**WHAT YOU ARE ASKED TO DO**.
Reproduce every record exactly.

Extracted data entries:
##########
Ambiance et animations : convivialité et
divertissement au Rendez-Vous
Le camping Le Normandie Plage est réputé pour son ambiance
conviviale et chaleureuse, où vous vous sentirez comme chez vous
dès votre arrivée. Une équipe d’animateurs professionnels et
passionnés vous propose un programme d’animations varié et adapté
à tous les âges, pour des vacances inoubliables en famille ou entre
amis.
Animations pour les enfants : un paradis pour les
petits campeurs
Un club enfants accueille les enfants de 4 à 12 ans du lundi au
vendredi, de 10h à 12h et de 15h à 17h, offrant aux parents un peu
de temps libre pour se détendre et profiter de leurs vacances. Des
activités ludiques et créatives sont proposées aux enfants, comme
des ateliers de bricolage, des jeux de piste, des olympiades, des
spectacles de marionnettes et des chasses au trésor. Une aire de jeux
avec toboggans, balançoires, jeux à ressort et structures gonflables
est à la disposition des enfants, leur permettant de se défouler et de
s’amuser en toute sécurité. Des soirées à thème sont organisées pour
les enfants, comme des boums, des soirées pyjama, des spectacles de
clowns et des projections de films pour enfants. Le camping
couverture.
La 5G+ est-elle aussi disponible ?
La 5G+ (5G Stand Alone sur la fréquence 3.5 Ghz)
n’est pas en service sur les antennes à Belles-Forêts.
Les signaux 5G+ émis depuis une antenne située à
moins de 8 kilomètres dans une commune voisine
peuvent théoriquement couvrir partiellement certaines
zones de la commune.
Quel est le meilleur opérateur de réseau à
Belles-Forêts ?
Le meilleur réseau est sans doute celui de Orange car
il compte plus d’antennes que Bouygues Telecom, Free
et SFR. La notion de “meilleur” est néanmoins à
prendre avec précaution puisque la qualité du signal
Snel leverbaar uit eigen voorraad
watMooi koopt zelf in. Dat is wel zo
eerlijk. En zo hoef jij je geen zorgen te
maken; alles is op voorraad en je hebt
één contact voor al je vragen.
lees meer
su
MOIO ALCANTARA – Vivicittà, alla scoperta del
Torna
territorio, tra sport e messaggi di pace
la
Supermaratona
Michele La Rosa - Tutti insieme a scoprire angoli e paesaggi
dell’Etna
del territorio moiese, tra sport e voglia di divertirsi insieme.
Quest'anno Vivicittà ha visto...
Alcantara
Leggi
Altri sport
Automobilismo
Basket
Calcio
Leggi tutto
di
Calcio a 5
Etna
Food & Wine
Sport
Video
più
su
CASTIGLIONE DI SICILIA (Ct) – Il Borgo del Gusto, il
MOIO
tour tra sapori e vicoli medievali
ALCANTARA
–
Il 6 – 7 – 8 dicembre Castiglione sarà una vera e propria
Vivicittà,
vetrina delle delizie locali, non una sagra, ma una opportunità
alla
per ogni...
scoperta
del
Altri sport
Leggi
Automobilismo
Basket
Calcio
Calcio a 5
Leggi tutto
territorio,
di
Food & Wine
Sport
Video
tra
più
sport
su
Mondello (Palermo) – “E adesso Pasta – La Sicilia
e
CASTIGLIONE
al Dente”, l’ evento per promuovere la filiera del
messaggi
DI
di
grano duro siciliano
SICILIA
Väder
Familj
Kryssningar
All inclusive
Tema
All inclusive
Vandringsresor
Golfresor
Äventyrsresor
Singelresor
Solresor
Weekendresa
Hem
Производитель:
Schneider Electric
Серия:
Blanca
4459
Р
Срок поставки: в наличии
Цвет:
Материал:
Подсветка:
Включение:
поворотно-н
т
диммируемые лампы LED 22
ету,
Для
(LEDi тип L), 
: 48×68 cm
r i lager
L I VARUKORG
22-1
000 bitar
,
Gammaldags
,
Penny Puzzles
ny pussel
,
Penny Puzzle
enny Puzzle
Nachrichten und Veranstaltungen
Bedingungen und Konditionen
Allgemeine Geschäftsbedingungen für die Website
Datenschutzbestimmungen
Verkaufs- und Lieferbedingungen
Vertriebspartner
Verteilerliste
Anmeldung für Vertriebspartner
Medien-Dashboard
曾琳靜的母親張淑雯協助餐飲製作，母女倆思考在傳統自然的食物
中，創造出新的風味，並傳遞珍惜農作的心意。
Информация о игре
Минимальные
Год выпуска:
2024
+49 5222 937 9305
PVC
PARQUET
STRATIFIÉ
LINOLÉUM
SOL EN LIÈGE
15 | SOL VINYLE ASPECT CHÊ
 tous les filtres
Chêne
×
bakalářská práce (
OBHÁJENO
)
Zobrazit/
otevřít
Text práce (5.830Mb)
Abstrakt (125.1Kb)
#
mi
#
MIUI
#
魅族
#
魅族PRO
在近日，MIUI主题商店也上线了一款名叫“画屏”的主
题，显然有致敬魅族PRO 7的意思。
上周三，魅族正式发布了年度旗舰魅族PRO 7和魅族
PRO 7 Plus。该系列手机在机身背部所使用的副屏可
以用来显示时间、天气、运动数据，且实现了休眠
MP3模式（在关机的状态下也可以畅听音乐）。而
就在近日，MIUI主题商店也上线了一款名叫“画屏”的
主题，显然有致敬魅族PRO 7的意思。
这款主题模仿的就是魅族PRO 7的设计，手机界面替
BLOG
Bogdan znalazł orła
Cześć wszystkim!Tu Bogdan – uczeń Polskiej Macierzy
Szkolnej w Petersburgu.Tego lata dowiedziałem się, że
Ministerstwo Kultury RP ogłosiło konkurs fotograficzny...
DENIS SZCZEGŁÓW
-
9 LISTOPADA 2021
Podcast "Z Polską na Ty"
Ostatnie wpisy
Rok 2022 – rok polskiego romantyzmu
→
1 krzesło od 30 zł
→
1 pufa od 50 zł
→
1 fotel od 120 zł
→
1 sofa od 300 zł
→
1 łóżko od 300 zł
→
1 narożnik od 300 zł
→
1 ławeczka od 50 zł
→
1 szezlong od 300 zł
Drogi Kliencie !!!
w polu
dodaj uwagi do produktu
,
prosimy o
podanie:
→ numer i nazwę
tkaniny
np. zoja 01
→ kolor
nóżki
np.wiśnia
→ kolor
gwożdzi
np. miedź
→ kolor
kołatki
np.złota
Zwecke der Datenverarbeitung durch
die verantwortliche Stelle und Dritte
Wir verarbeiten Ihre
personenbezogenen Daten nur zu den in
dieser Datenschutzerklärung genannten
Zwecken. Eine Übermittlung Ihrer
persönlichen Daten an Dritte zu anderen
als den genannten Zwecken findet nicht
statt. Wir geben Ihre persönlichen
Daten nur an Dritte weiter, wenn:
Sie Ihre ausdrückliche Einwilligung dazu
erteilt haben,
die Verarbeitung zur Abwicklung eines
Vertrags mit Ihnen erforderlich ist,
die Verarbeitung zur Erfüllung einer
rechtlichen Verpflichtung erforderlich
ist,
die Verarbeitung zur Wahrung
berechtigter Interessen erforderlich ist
##########
**RESPONSE AREA**.
Ambiance et animations : convivialité et
divertissement au Rendez-Vous
Le camping Le Normandie Plage est réputé pour son ambiance
conviviale et chaleureuse, où vous vous sentirez comme chez vous
dès votre arrivée. Une équipe d’animateurs professionnels et
passionnés vous propose un programme d’animations varié et adapté
à tous les âges, pour des vacances inoubliables en famille ou entre
amis.
Animations pour les enfants : un paradis pour les
petits campeurs
Un club enfants accueille les enfants de 4 à 12 ans du lundi au
vendredi, de 10h à 12h et de 15h à 17h, offrant aux parents un peu
de temps libre pour se détendre et profiter de leurs vacances. Des
activités ludiques et créatives sont proposées aux enfants, comme
des ateliers de bricolage, des jeux de piste, des olympiades, des
spectacles de marionnettes et des chasses au trésor. Une aire de jeux
avec toboggans, balançoires, jeux à ressort et structures gonflables
est à la disposition des enfants, leur permettant de se défouler et de
s’amuser en toute sécurité. Des soirées à thème sont organisées pour
les enfants, comme des boums, des soirées pyjama, des spectacles de
clowns et des projections de films pour enfants. Le camping
couverture.
La 5G+ est-elle aussi disponible ?
La 5G+ (5G Stand Alone sur la fréquence 3.5 Ghz)
n’est pas en service sur les antennes à Belles-Forêts.
Les signaux 5G+ émis depuis une antenne située à
moins de 8 kilomètres dans une commune voisine
peuvent théoriquement couvrir partiellement certaines
zones de la commune.
Quel est le meilleur opérateur de réseau à
Belles-Forêts ?
Le meilleur réseau est sans doute celui de Orange car
il compte plus d’antennes que Bouygues Telecom, Free
et SFR. La notion de “meilleur” est néanmoins à
prendre avec précaution puisque la qualité du signal
Snel leverbaar uit eigen voorraad
watMooi koopt zelf in. Dat is wel zo
eerlijk. En zo hoef jij je geen zorgen te
maken; alles is op voorraad en je hebt
één contact voor al je vragen.
lees meer
su
MOIO ALCANTARA – Vivicittà, alla scoperta del
Torna
territorio, tra sport e messaggi di pace
la
Supermaratona
Michele La Rosa - Tutti insieme a scoprire angoli e paesaggi
dell’Etna
del territorio moiese, tra sport e voglia di divertirsi insieme.
Quest'anno Vivicittà ha visto...
Alcantara
Leggi
Altri sport
Automobilismo
Basket
Calcio
Leggi tutto
di
Calcio a 5
Etna
Food & Wine
Sport
Video
più
su
CASTIGLIONE DI SICILIA (Ct) – Il Borgo del Gusto, il
MOIO
tour tra sapori e vicoli medievali
ALCANTARA
–
Il 6 – 7 – 8 dicembre Castiglione sarà una vera e propria
Vivicittà,
vetrina delle delizie locali, non una sagra, ma una opportunità
alla
per ogni...
scoperta
del
Altri sport
Leggi
Automobilismo
Basket
Calcio
Calcio a 5
Leggi tutto
territorio,
di
Food & Wine
Sport
Video
tra
più
sport
su
Mondello (Palermo) – “E adesso Pasta – La Sicilia
e
CASTIGLIONE
al Dente”, l’ evento per promuovere la filiera del
messaggi
DI
di
grano duro siciliano
SICILIA
Väder
Familj
Kryssningar
All inclusive
Tema
All inclusive
Vandringsresor
Golfresor
Äventyrsresor
Singelresor
Solresor
Weekendresa
Hem
Производитель:
Schneider Electric
Серия:
Blanca
4459
Р
Срок поставки: в наличии
Цвет:
Материал:
Подсветка:
Включение:
поворотно-н
т
диммируемые лампы LED 22
ету,
Для
(LEDi тип L), 
: 48×68 cm
r i lager
L I VARUKORG
22-1
000 bitar
,
Gammaldags
,
Penny Puzzles
ny pussel
,
Penny Puzzle
enny Puzzle
Nachrichten und Veranstaltungen
Bedingungen und Konditionen
Allgemeine Geschäftsbedingungen für die Website
Datenschutzbestimmungen
Verkaufs- und Lieferbedingungen
Vertriebspartner
Verteilerliste
Anmeldung für Vertriebspartner
Medien-Dashboard
曾琳靜的母親張淑雯協助餐飲製作，母女倆思考在傳統自然的食物
中，創造出新的風味，並傳遞珍惜農作的心意。
Информация о игре
Минимальные
Год выпуска:
2024
+49 5222 937 9305
PVC
PARQUET
STRATIFIÉ
LINOLÉUM
SOL EN LIÈGE
15 | SOL VINYLE ASPECT CHÊ
 tous les filtres
Chêne
×
bakalářská práce (
OBHÁJENO
)
Zobrazit/
otevřít
Text práce (5.830Mb)
Abstrakt (125.1Kb)
#
mi
#
MIUI
#
魅族
#
魅族PRO
在近日，MIUI主题商店也上线了一款名叫“画屏”的主
题，显然有致敬魅族PRO 7的意思。
上周三，魅族正式发布了年度旗舰魅族PRO 7和魅族
PRO 7 Plus。该系列手机在机身背部所使用的副屏可
以用来显示时间、天气、运动数据，且实现了休眠
MP3模式（在关机的状态下也可以畅听音乐）。而
就在近日，MIUI主题商店也上线了一款名叫“画屏”的
主题，显然有致敬魅族PRO 7的意思。
这款主题模仿的就是魅族PRO 7的设计，手机界面替
BLOG
Bogdan znalazł orła
Cześć wszystkim!Tu Bogdan – uczeń Polskiej Macierzy
Szkolnej w Petersburgu.Tego lata dowiedziałem się, że
Ministerstwo Kultury RP ogłosiło konkurs fotograficzny...
DENIS SZCZEGŁÓW
-
9 LISTOPADA 2021
Podcast "Z Polską na Ty"
Ostatnie wpisy
Rok 2022 – rok polskiego romantyzmu
→
1 krzesło od 30 zł
→
1 pufa od 50 zł
→
1 fotel od 120 zł
→
1 sofa od 300 zł
→
1 łóżko od 300 zł
→
1 narożnik od 300 zł
→
1 ławeczka od 50 zł
→
1 szezlong od 300 zł
Drogi Kliencie !!!
w polu
dodaj uwagi do produktu
,
prosimy o
podanie:
→ numer i nazwę
tkaniny
np. zoja 01
→ kolor
nóżki
np.wiśnia
→ kolor
gwożdzi
np. miedź
→ kolor
kołatki
np.złota
Zwecke der Datenverarbeitung durch
die verantwortliche Stelle und Dritte
Wir verarbeiten Ihre
personenbezogenen Daten nur zu den in
dieser Datenschutzerklärung genannten
Zwecken. Eine Übermittlung Ihrer
persönlichen Daten an Dritte zu anderen
als den genannten Zwecken findet nicht
statt. Wir geben Ihre persönlichen
Daten nur an Dritte weiter, wenn:
Sie Ihre ausdrückliche Einwilligung dazu
erteilt haben,
die Verarbeitung zur Abwicklung eines
Vertrags mit Ihnen erforderlich ist,
die Verarbeitung zur Erfüllung einer
rechtlichen Verpflichtung erforderlich
ist,
die Verarbeitung zur Wahrung
berechtigter Interessen erforderlich ist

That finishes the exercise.